Is the skin depth of tarnished silver any different than untarnished?

[cmb]

TL;DR Summary

Is the skin depth of tarnished silver any different than untarnished?

That's it, just the question.

I am figuring that the tarnish is an irrelevance as it does not participate either magnetically or electrically, so any RF current passing through the [still metallic] silver top layer, albeit with tarnish over the top, will pass through the same thickness of metallic silver and the skin depth magnetic fields will penetrate to the same depth as in the metallic case.

I'm assuming 'normal' tarnishing here of the type one gets leaving something lying around a domestic situation, silver sulphur compounds usually I think.

Therefore, so long as there are good surface-clean metal to make contacts with such a piece, then passing an RF current through the contacts, will be exactly the same as if there was no tarnish between those cleaned contact areas.

Is that about it? Any subtleties I am missing here?

 

[Baluncore]

Any subtleties I am missing here?

The skin depth in the silver metal will be the same.

But the tarnish is a dielectric, that may also absorbs moisture, and so increase dielectric losses, and very slightly slow the velocity factor over the tarnished surface.

The metal oxides and sulphide compounds that form a tarnish may be semiconductors that can increase resistive losses, and possibly generate some harmonics or cross modulation with low level signals.

 

[cmb]

Good points.

 

[bobob]

Yes, it is. That is why a very thin layer of gold is usually flashed over the silver in waveguides.

 

[Baluncore]

That is why a very thin layer of gold is usually flashed over the silver in waveguides.

Silver is the best conductor, followed by copper, then gold.
But silver and copper tarnish, while gold does not.

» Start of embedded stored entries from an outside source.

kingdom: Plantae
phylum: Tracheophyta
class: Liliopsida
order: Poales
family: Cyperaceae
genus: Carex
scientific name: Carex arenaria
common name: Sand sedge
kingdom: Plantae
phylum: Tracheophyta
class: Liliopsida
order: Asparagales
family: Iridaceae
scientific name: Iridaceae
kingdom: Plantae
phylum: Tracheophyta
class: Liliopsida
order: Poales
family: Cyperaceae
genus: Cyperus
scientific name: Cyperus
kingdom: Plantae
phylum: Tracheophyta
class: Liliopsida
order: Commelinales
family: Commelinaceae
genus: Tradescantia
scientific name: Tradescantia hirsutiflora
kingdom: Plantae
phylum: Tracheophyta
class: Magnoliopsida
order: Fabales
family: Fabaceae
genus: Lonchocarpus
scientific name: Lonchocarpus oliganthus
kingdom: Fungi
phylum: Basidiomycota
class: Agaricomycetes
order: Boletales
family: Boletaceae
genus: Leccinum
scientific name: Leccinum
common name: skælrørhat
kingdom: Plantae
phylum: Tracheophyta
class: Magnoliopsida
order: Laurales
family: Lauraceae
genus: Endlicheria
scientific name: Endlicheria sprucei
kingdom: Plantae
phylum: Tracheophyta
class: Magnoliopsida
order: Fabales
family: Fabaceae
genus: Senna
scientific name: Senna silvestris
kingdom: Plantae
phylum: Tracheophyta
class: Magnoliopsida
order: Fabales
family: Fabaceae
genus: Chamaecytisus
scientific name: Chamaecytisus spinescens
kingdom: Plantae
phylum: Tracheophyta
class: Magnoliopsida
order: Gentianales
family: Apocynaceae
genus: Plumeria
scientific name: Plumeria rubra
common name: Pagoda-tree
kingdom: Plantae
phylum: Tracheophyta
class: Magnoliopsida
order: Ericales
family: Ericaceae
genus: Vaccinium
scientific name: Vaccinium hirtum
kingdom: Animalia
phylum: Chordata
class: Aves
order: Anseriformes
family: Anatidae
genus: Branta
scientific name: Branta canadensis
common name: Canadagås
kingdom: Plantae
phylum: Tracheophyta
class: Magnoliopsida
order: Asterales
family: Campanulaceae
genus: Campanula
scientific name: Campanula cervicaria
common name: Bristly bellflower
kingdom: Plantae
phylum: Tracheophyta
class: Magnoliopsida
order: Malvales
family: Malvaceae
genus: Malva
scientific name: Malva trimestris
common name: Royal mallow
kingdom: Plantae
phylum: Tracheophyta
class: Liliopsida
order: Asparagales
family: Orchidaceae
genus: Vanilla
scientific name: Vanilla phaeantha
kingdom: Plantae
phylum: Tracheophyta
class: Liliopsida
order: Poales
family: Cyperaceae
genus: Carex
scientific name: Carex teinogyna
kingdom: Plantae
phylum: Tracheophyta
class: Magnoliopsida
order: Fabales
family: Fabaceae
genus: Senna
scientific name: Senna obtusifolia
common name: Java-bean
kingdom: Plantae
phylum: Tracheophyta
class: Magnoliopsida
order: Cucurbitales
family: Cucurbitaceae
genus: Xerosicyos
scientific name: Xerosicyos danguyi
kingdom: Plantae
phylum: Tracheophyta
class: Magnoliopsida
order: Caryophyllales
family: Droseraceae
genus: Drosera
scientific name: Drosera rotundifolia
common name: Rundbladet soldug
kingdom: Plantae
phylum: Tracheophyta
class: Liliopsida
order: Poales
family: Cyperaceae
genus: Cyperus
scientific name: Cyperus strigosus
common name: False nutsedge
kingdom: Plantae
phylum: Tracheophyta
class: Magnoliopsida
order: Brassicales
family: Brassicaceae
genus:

Waveguides for high power employ a silver plated copper base, but with a positive pressure dry nitrogen fill, to reduce surface tarnish of the silver and associated losses.

Microwave instruments maintain their calibration over longer periods if waveguides are internally plated with gold.

Some waveguides are copper based, with the inner surface silver plated, then flashed with either rhodium or gold to reduce tarnishing of the silver.

 

[tech99]

I have noticed that if there is a thin insulating oxide layer between metals in loose contact, we seem to get electron tunneling, which gives a non linear but bi-directional action. It does not seem necessary to have a semiconductor for non linear action.

 

[Baluncore]

It does not seem necessary to have a semiconductor for non linear action.

I would call a tunneling contact a semiconductor.
Plating is not a “lose contact”, it forms an alloy of two conductive metals at a junction, parallel with the current flow.

For low power and voltages, semiconductors appear to be insulators. For higher powers and voltages, any semiconductor is fused or vaporised.

To cause non-linearity problems, the unintended semiconductor needs to survive in a junction, as part of a circuit, rather than as a grain of material resting just above the surface alternating current, swept by the guided alternating magnetic field.